YOUR INSTRUCTIONS:
In the listing below, locate the line containing "(140, 58) none -> [139,59,157,66] are" and the line containing "[611,203,694,214] charachters ->". Output both of them and every line between, exactly as written, and nothing more.
LISTED RECORDS section start
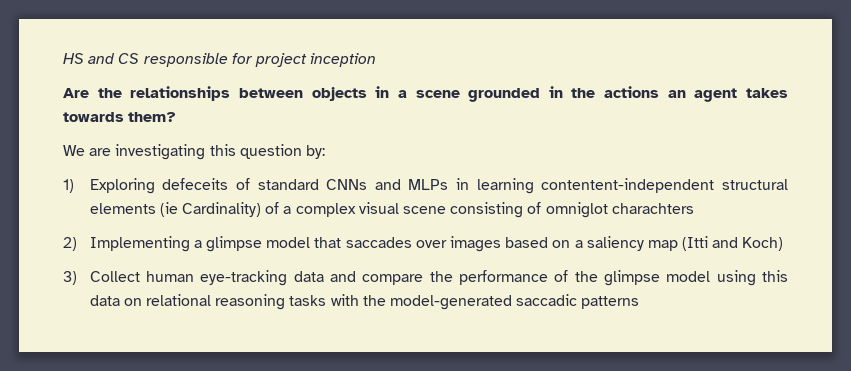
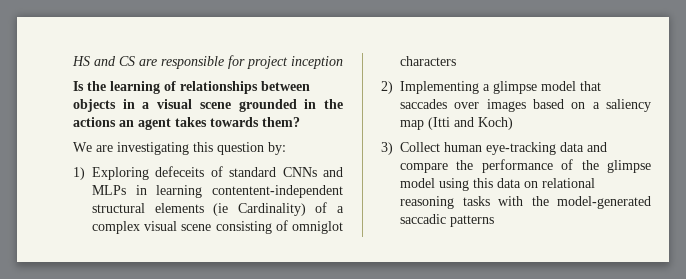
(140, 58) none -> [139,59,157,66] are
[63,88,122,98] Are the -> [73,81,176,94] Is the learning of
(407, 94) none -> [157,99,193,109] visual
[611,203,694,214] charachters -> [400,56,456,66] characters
LISTED RECORDS section end
LISTED RECORDS section start
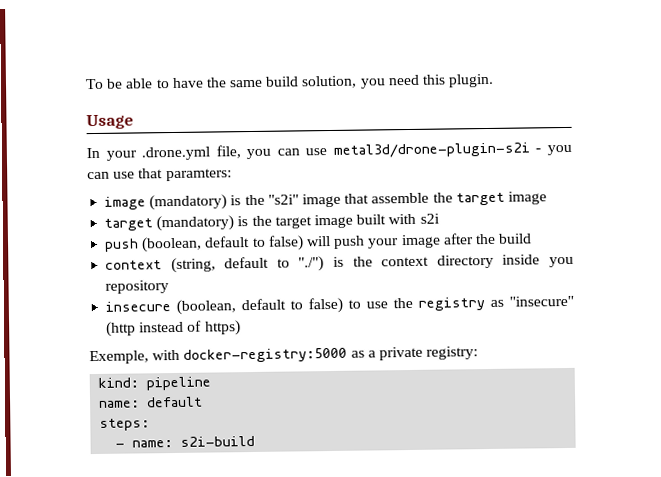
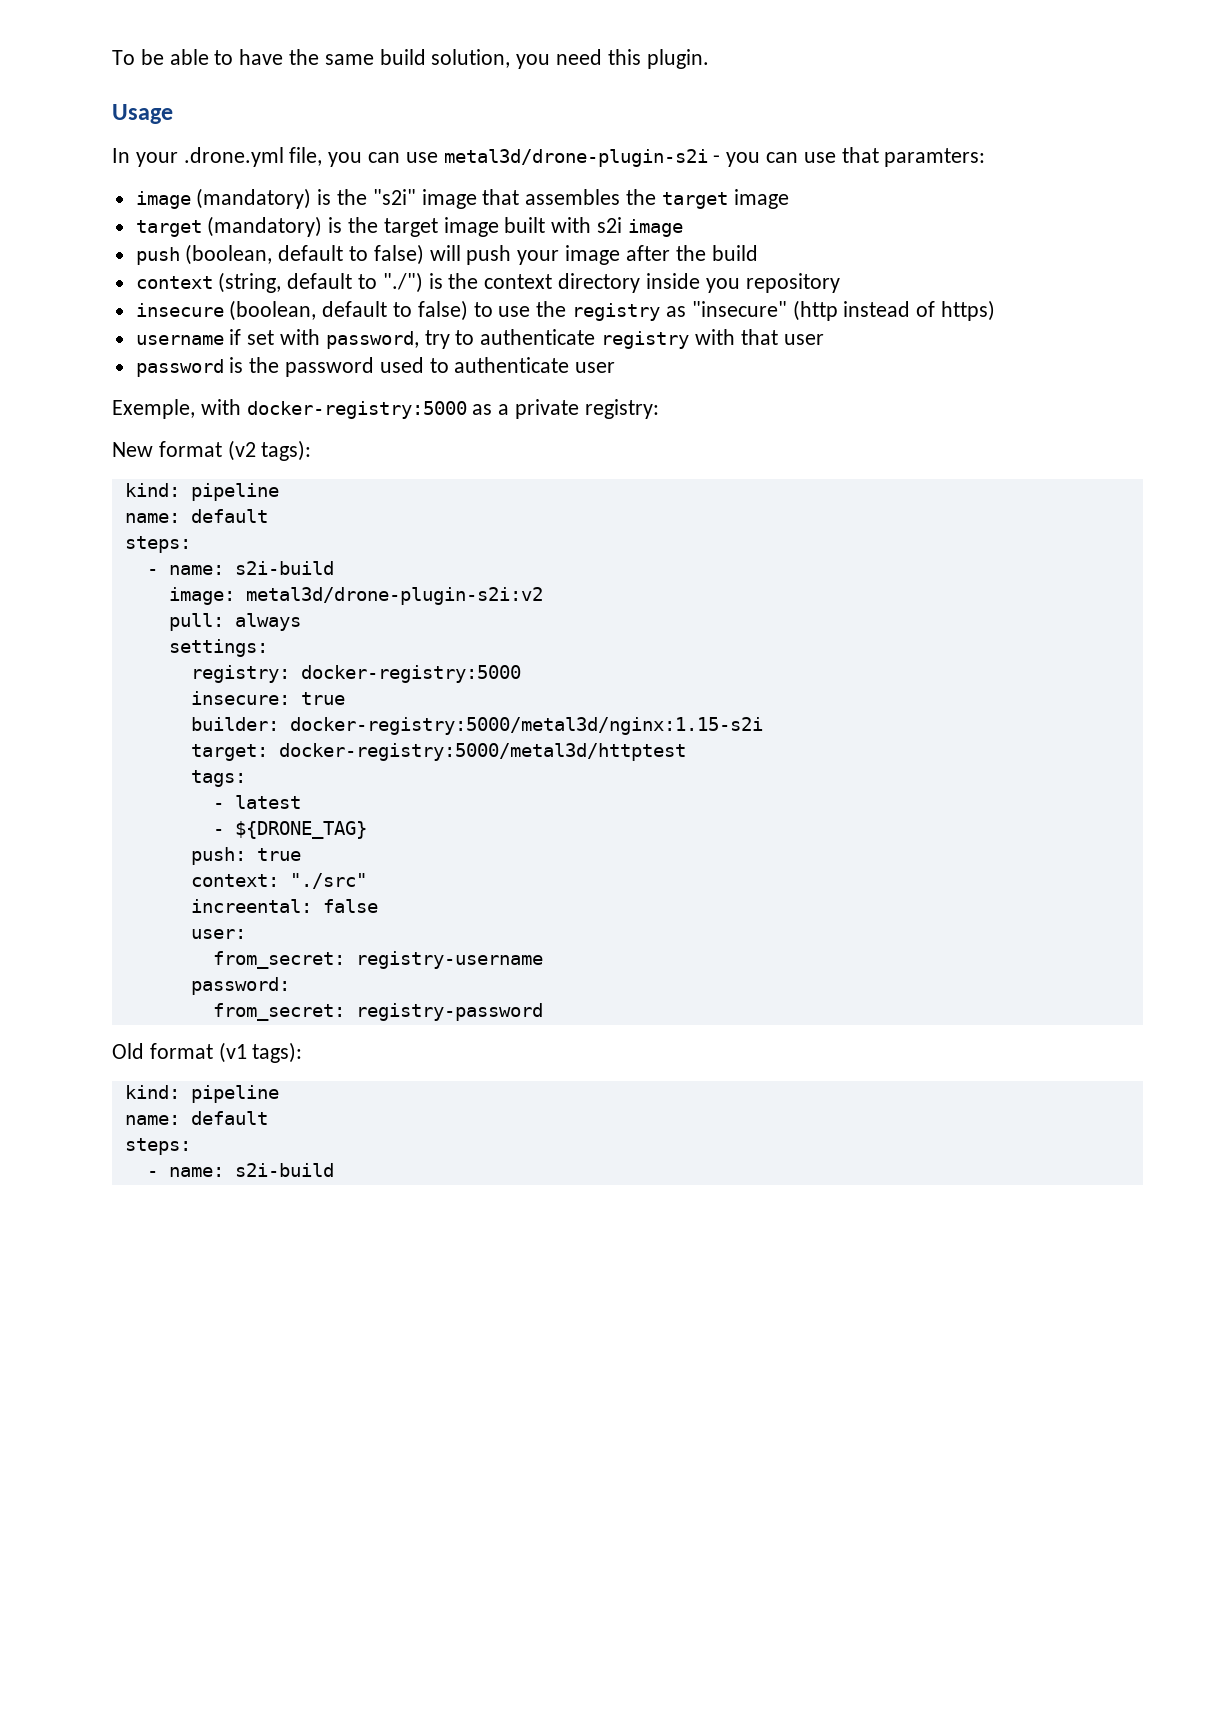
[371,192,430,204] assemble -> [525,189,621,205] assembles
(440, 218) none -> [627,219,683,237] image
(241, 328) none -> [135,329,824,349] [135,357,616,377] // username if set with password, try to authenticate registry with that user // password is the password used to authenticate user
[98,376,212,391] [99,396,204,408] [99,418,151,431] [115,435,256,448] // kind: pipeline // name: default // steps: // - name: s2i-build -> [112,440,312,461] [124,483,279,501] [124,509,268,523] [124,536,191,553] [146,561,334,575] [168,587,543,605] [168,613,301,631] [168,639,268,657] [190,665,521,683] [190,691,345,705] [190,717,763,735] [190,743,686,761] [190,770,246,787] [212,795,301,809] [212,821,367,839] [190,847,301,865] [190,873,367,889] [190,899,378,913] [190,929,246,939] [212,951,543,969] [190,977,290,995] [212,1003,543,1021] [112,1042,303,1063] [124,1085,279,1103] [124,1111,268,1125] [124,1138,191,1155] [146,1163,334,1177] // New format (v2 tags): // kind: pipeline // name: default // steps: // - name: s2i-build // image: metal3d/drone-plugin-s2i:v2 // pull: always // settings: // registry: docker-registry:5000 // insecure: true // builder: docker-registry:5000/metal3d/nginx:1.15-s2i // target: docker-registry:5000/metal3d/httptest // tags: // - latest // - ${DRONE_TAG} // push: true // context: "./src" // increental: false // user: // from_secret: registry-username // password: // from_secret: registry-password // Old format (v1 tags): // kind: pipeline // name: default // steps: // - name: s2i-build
LISTED RECORDS section end
TASK OUTPUT:
(140, 58) none -> [139,59,157,66] are
[63,88,122,98] Are the -> [73,81,176,94] Is the learning of
(407, 94) none -> [157,99,193,109] visual
[611,203,694,214] charachters -> [400,56,456,66] characters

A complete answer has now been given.